Recorded data
++++

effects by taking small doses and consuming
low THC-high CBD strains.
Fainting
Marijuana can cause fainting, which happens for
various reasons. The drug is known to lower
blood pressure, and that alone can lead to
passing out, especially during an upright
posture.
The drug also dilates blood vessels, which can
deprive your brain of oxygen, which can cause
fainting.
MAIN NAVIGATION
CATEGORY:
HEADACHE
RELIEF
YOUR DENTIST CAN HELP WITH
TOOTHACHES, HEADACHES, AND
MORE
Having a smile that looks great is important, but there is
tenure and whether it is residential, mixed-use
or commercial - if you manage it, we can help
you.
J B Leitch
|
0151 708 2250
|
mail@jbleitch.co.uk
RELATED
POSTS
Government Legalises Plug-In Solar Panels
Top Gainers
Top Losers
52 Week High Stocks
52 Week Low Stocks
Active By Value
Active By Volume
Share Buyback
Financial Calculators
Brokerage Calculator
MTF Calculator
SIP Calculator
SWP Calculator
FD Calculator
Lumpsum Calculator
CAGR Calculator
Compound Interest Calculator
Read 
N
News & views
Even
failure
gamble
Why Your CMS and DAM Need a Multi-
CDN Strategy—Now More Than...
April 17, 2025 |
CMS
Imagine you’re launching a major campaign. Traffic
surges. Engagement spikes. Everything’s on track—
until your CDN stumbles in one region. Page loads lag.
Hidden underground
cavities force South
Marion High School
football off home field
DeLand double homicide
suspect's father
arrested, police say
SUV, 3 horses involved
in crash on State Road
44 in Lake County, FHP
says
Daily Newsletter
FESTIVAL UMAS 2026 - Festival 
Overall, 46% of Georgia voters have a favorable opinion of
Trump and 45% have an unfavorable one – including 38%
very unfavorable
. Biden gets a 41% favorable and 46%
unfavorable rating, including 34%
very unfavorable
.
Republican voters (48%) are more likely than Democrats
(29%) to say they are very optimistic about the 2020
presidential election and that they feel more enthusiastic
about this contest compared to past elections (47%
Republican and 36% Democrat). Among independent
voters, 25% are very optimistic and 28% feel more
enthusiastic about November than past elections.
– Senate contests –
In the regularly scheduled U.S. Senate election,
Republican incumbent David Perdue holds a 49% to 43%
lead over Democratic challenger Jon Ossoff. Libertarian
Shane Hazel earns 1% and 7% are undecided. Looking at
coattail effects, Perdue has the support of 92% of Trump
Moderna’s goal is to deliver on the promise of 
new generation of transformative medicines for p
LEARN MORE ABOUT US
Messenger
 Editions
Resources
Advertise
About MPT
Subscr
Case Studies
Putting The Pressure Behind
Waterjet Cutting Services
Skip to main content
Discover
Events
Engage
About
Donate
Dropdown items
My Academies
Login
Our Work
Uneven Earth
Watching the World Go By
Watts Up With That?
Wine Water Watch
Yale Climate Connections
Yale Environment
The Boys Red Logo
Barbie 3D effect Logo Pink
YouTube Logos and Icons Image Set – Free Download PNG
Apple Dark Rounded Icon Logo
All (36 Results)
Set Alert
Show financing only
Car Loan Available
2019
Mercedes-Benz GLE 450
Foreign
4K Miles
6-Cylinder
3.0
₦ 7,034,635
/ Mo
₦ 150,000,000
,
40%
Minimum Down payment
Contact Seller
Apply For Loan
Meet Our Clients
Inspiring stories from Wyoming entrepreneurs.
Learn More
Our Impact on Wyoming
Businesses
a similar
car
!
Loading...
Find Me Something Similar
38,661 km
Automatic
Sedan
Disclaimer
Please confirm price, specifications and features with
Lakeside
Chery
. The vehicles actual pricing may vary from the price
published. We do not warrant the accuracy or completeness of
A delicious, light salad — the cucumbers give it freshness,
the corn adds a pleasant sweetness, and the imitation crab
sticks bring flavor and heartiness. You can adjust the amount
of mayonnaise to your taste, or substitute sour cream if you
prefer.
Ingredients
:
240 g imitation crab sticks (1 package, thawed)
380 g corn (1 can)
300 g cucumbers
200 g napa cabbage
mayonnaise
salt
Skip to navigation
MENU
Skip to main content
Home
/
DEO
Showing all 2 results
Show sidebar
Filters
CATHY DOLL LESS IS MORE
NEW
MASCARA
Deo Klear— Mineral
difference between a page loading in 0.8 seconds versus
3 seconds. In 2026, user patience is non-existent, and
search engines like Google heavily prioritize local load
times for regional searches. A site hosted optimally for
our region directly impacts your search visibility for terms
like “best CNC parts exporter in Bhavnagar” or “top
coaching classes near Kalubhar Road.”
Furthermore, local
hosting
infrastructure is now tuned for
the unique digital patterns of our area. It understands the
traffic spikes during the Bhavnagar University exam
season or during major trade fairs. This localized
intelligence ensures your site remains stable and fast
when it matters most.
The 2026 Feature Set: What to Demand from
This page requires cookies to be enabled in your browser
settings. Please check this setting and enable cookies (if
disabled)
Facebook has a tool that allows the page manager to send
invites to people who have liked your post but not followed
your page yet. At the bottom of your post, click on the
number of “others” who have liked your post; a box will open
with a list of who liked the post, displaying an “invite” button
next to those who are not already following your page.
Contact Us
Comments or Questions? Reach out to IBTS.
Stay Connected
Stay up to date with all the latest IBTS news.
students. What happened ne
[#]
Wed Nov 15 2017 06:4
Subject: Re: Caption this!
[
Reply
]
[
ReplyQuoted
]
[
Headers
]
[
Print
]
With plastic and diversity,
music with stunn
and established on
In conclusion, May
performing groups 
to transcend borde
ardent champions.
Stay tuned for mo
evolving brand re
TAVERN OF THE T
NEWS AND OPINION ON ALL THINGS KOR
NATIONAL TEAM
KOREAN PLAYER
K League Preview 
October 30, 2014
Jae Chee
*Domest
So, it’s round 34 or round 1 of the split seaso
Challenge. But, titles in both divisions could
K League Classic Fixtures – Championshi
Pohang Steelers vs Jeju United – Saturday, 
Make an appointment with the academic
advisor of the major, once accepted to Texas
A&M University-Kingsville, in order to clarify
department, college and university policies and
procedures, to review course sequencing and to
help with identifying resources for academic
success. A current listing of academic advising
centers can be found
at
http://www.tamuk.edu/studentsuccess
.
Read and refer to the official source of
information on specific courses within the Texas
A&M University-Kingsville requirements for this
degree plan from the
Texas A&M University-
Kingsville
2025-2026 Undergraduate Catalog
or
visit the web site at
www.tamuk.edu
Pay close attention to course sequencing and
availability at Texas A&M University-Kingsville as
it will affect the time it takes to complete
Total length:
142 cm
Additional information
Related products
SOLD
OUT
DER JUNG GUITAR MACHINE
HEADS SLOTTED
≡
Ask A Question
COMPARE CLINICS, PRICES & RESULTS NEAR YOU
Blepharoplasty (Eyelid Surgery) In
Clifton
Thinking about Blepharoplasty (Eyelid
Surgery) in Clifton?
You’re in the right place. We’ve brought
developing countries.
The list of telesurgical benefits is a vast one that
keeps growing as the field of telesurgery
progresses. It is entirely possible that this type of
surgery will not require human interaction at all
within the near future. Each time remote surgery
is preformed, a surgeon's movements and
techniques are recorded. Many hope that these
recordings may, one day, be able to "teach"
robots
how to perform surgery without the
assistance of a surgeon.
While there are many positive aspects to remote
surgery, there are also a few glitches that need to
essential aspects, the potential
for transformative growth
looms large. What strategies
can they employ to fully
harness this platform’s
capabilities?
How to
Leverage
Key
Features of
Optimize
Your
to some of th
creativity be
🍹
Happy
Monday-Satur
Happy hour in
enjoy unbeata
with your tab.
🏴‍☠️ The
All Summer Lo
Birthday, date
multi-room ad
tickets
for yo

++++

- _WORK REQUIRED_
Which lines above run from the one containing "help with identifying resources for academic" down to the one containing "progresses. It is"? Repeat exactly those, both ends included, and nothing else.

- _ANSWER_
help with identifying resources for academic
success. A current listing of academic advising
centers can be found
at
http://www.tamuk.edu/studentsuccess
.
Read and refer to the official source of
information on specific courses within the Texas
A&M University-Kingsville requirements for this
degree plan from the
Texas A&M University-
Kingsville
2025-2026 Undergraduate Catalog
or
visit the web site at
www.tamuk.edu
Pay close attention to course sequencing and
availability at Texas A&M University-Kingsville as
it will affect the time it takes to complete
Total length:
142 cm
Additional information
Related products
SOLD
OUT
DER JUNG GUITAR MACHINE
HEADS SLOTTED
≡
Ask A Question
COMPARE CLINICS, PRICES & RESULTS NEAR YOU
Blepharoplasty (Eyelid Surgery) In
Clifton
Thinking about Blepharoplasty (Eyelid
Surgery) in Clifton?
You’re in the right place. We’ve brought
developing countries.
The list of telesurgical benefits is a vast one that
keeps growing as the field of telesurgery
progresses. It is entirely possible that this type of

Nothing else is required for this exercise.